Selecting Engagement Participants
The nature of engagement often dictates the composition of the participation group. Senior management members knowledgeable about the engagement’s focus typically lead the engagement team. General counsel, corporate secretaries, or human resources heads participate based on the topic. Involvement of investor relations personnel ensures seamless connections with key shareholder contacts and scheduling meetings. Continuity between financial performance discussions, like earnings calls, and governance or ESG themes enhances the dialogue.
While board members’ presence isn’t obligatory, shareholders often appreciate their participation, potentially increasing engagement’s effectiveness. Some issues, like executive compensation, might necessitate board involvement. Board chairs, lead directors, or compensation committee chairs typically address such matters.
External experts, like legal advisors or compensation consultants, might contribute limitedly. However, some shareholders oppose their involvement.
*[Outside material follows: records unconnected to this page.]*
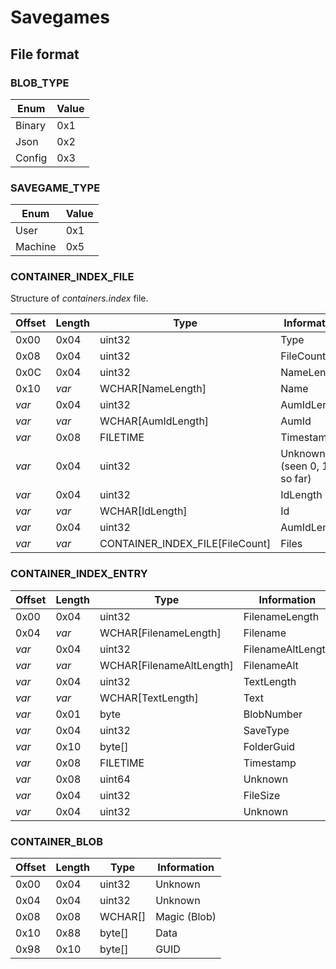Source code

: # Savegames

## File format

### BLOB_TYPE
| Enum   | Value     |
| ------ | --------- |
| Binary |       0x1 |
| Json   |       0x2 |
| Config |       0x3 |

### SAVEGAME_TYPE
| Enum    | Value     |
| ------- | --------- |
| User    |       0x1 |
| Machine |       0x5 |

### CONTAINER_INDEX_FILE
Structure of *containers.index* file.

| Offset | Length | Type                            | Information                    |
| ------ | ------ | ------------------------------- | ------------------------------ |
| 0x00   | 0x04   | uint32                          | Type                           |
| 0x08   | 0x04   | uint32                          | FileCount                      |
| 0x0C   | 0x04   | uint32                          | NameLength                     |
| 0x10   | *var*  | WCHAR[NameLength]               | Name                           |
| *var*  | 0x04   | uint32                          | AumIdLength                    |
| *var*  | *var*  | WCHAR[AumIdLength]              | AumId                          |
| *var*  | 0x08   | FILETIME                        | Timestamp                      |
| *var*  | 0x04   | uint32                          | Unknown (seen 0, 1, 3 so far)  |
| *var*  | 0x04   | uint32                          | IdLength                       |
| *var*  | *var*  | WCHAR[IdLength]                 | Id                             |
| *var*  | 0x04   | uint32                          | AumIdLength                    |
| *var*  | *var*  | CONTAINER_INDEX_FILE[FileCount] | Files                          |

### CONTAINER_INDEX_ENTRY

| Offset | Length | Type                     | Information                    |
| ------ | ------ | ------------------------ | ------------------------------ |
| 0x00   | 0x04   | uint32                   | FilenameLength                 |
| 0x04   | *var*  | WCHAR[FilenameLength]    | Filename                       |
| *var*  | 0x04   | uint32                   | FilenameAltLength              |
| *var*  | *var*  | WCHAR[FilenameAltLength] | FilenameAlt                    |
| *var*  | 0x04   | uint32                   | TextLength                     |
| *var*  | *var*  | WCHAR[TextLength]        | Text                           |
| *var*  | 0x01   | byte                     | BlobNumber                     |
| *var*  | 0x04   | uint32                   | SaveType                       |
| *var*  | 0x10   | byte[]                   | FolderGuid                     |
| *var*  | 0x08   | FILETIME                 | Timestamp                      |
| *var*  | 0x08   | uint64                   | Unknown                        |
| *var*  | 0x04   | uint32                   | FileSize                       |
| *var*  | 0x04   | uint32                   | Unknown                        |

### CONTAINER_BLOB
| Offset | Length | Type                     | Information                    |
| ------ | ------ | ------------------------ | ------------------------------ |
| 0x00   | 0x04   | uint32                   | Unknown                        |
| 0x04   | 0x04   | uint32                   | Unknown                        |
| 0x08   | 0x08   | WCHAR[]                  | Magic (Blob)                   |
| 0x10   | 0x88   | byte[]                   | Data                           |
| 0x98   | 0x10   | byte[]                   | GUID                           |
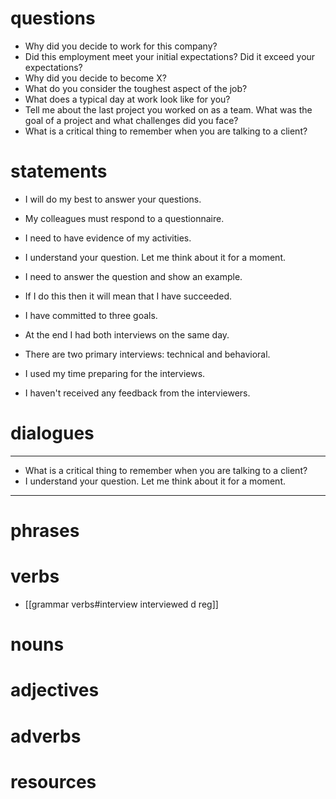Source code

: # questions
- Why did you decide to work for this company? 
- Did this employment meet your initial expectations? Did it exceed your expectations? 
- Why did you decide to become X?
- What do you consider the toughest aspect of the job? 
- What does a typical day at work look like for you? 
- Tell me about the last project you worked on as a team. What was the goal of a project and what challenges did you face?
- What is a critical thing to remember when you are talking to a client?

# statements
- I will do my best to answer your questions.
- My colleagues must respond to a questionnaire.
- I need to have evidence of my activities.

- I understand your question. Let me think about it for a moment.
- I need to answer the question and show an example.
- If I do this then it will mean that I have succeeded.
- I have committed to three goals.
- At the end I had both interviews on the same day.
- There are two primary interviews: technical and behavioral.
- I used my time preparing for the interviews.
- I haven't received any feedback from the interviewers.



# dialogues
---
- What is a critical thing to remember when you are talking to a client?
- I understand your question. Let me think about it for a moment.
---

# phrases

# verbs
- [[grammar verbs#interview interviewed d reg]]

# nouns

# adjectives

# adverbs

# resources
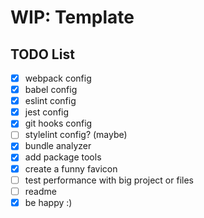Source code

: # WIP: Template

## TODO List

- [x] webpack config
- [x] babel config
- [x] eslint config
- [x] jest config
- [x] git hooks config
- [ ] stylelint config? (maybe)
- [x] bundle analyzer
- [x] add package tools
- [x] create a funny favicon
- [ ] test performance with big project or files
- [ ] readme
- [x] be happy :)
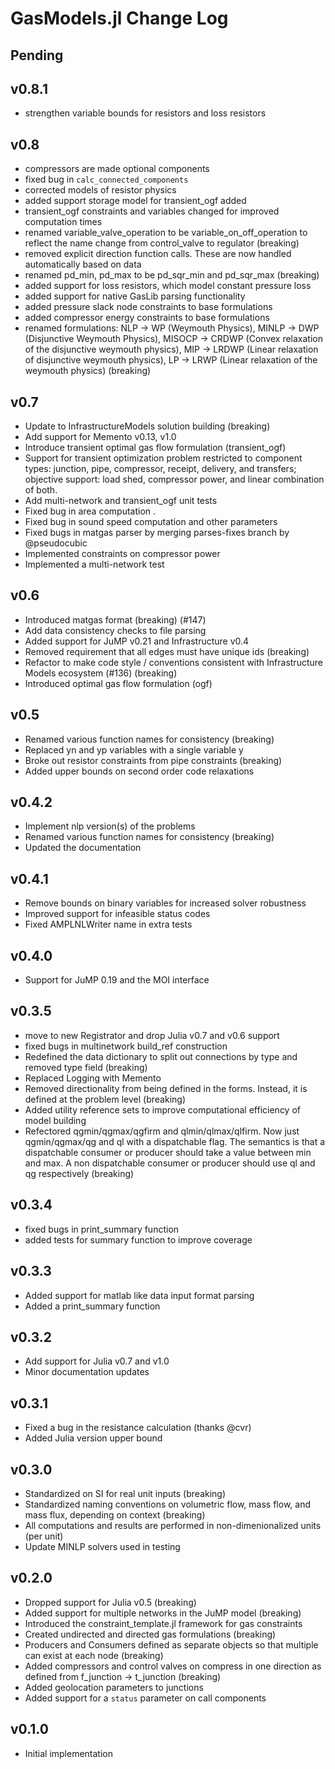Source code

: # GasModels.jl Change Log

## Pending

## v0.8.1

- strengthen variable bounds for resistors and loss resistors

## v0.8

- compressors are made optional components
- fixed bug in `calc_connected_components`
- corrected models of resistor physics
- added support storage model for transient_ogf added 
- transient_ogf constraints and variables changed for improved computation times
- renamed variable_valve_operation to be variable_on_off_operation to reflect the name change from control_valve to regulator (breaking)
- removed explicit direction function calls. These are now handled automatically based on data
- renamed pd_min, pd_max to be pd_sqr_min and pd_sqr_max (breaking)
- added support for loss resistors, which model constant pressure loss
- added support for native GasLib parsing functionality
- added pressure slack node constraints to base formulations
- added compressor energy constraints to base formulations
- renamed formulations: NLP -> WP (Weymouth Physics), MINLP -> DWP (Disjunctive Weymouth Physics), MISOCP -> CRDWP (Convex relaxation of the disjunctive weymouth physics), MIP -> LRDWP (Linear relaxation of disjunctive weymouth physics), LP -> LRWP (Linear relaxation of the weymouth physics) (breaking)

## v0.7

- Update to InfrastructureModels solution building (breaking)
- Add support for Memento v0.13, v1.0
- Introduce transient optimal gas flow formulation (transient_ogf)
- Support for transient optimization problem restricted to component types: junction, pipe, compressor, receipt, delivery, and transfers; objective support: load shed, compressor power, and linear combination of both.
- Add multi-network and transient_ogf unit tests
- Fixed bug in area computation .
- Fixed bug in sound speed computation and other parameters
- Fixed bugs in matgas parser by merging parses-fixes branch by @pseudocubic
- Implemented constraints on compressor power
- Implemented a multi-network test

## v0.6

- Introduced matgas format (breaking) (#147)
- Add data consistency checks to file parsing
- Added support for JuMP v0.21 and Infrastructure v0.4
- Removed requirement that all edges must have unique ids (breaking)
- Refactor to make code style / conventions consistent with Infrastructure Models ecosystem (#136) (breaking)
- Introduced optimal gas flow formulation (ogf)

## v0.5

- Renamed various function names for consistency (breaking)
- Replaced yn and yp variables with a single variable y
- Broke out resistor constraints from pipe constraints (breaking)
- Added upper bounds on second order code relaxations

## v0.4.2

- Implement nlp version(s) of the problems
- Renamed various function names for consistency (breaking)
- Updated the documentation

## v0.4.1

- Remove bounds on binary variables for increased solver robustness
- Improved support for infeasible status codes
- Fixed AMPLNLWriter name in extra tests

## v0.4.0

- Support for JuMP 0.19 and the MOI interface

## v0.3.5

- move to new Registrator and drop Julia v0.7 and v0.6 support
- fixed bugs in multinetwork build_ref construction
- Redefined the data dictionary to split out connections by type and removed type field (breaking)
- Replaced Logging with Memento
- Removed directionality from being defined in the forms. Instead, it is defined at the problem level (breaking)
- Added utility reference sets to improve computational efficiency of model building
- Refectored qgmin/qgmax/qgfirm and qlmin/qlmax/qlfirm. Now just qgmin/qgmax/qg and ql with a dispatchable flag. The semantics is that a dispatchable consumer or producer should take a value between min and max.  A non dispatchable consumer or producer should use ql and qg respectively (breaking)

## v0.3.4

- fixed bugs in print_summary function
- added tests for summary function to improve coverage

## v0.3.3

- Added support for matlab like data input format parsing
- Added a print_summary function

## v0.3.2

- Add support for Julia v0.7 and v1.0
- Minor documentation updates

## v0.3.1

- Fixed a bug in the resistance calculation (thanks @cvr)
- Added Julia version upper bound

## v0.3.0

- Standardized on SI for real unit inputs (breaking)
- Standardized naming conventions on volumetric flow, mass flow, and mass flux, depending on context (breaking)
- All computations and results are performed in non-dimenionalized units (per unit)
- Update MINLP solvers used in testing

## v0.2.0

- Dropped support for Julia v0.5 (breaking)
- Added support for multiple networks in the JuMP model (breaking)
- Introduced the constraint_template.jl framework for gas constraints
- Created undirected and directed gas formulations (breaking)
- Producers and Consumers defined as separate objects so that multiple can exist at each node (breaking)
- Added compressors and control valves on compress in one direction as defined from f_junction -> t_junction (breaking)
- Added geolocation parameters to junctions
- Added support for a `status` parameter on call components

## v0.1.0

- Initial implementation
Designating someone to take accurate notes during meetings aids in documenting feedback and company statements, essential for action planning and public disclosure.
Preparation for Engagement
Prior to engagement, research into shareholder voting policies and proxy advisory firm perspectives on the issue at hand is essential. These guidelines and viewpoints help tailor engagement strategies. Some shareholders, like BlackRock, reveal annual engagement priorities and quarterly lists of companies they engage with, enabling focused preparation. Mock sessions, expert reviews, and consideration of shareholder representatives’ profiles enhance readiness.
Engagement meetings usually span 30 minutes to an hour, occurring via teleconference, video call, or in-person. Structured agendas guide discussions. After introductions, the meeting lead—a senior executive or board member—offers a brief overview of the company’s operations or recent financial performance. This sets the context for the key topic under discussion. The company elucidates its stance and rationale, encouraging feedback and proposing discussions. Addressing proxy advisory firm concerns, if any, is crucial.
Companies must be prepared to discuss not only the primary topic but also related areas of interest to shareholders. For instance, after a low say-on-pay vote, discussions should extend to governance issues. Flexibility to engage on topics of interest fosters effective dialogue.
After each engagement, a debrief session allows the engagement team to review shareholder feedback, identify recurring themes, and prepare insights for the board. Documenting engagement processes and feedback aids future proxy statement disclosures. Proxy advisory firms consider disclosure when assessing a company’s responsiveness.
Companies must adhere to Regulation FD and other securities laws. Regulation FD mandates public disclosure of material non-public information to prevent selective disclosures. Disclosure through widespread public channels is required for intentional disclosures; unintentional disclosures prompt public disclosure. Engagements should steer clear of revealing undisclosed strategic or performance forecasts. Communication policies should be in place, particularly for board members involved.
To mitigate inadvertent disclosures, companies might employ slide decks or scripts containing only public information. Engagement during the proxy solicitation period could trigger filing requirements. Legal review of engagement materials ensures compliance.
Incorporating these practices will bolster companies’ shareholder engagement endeavours, aligning them with evolving expectations and fostering positive relations with investors.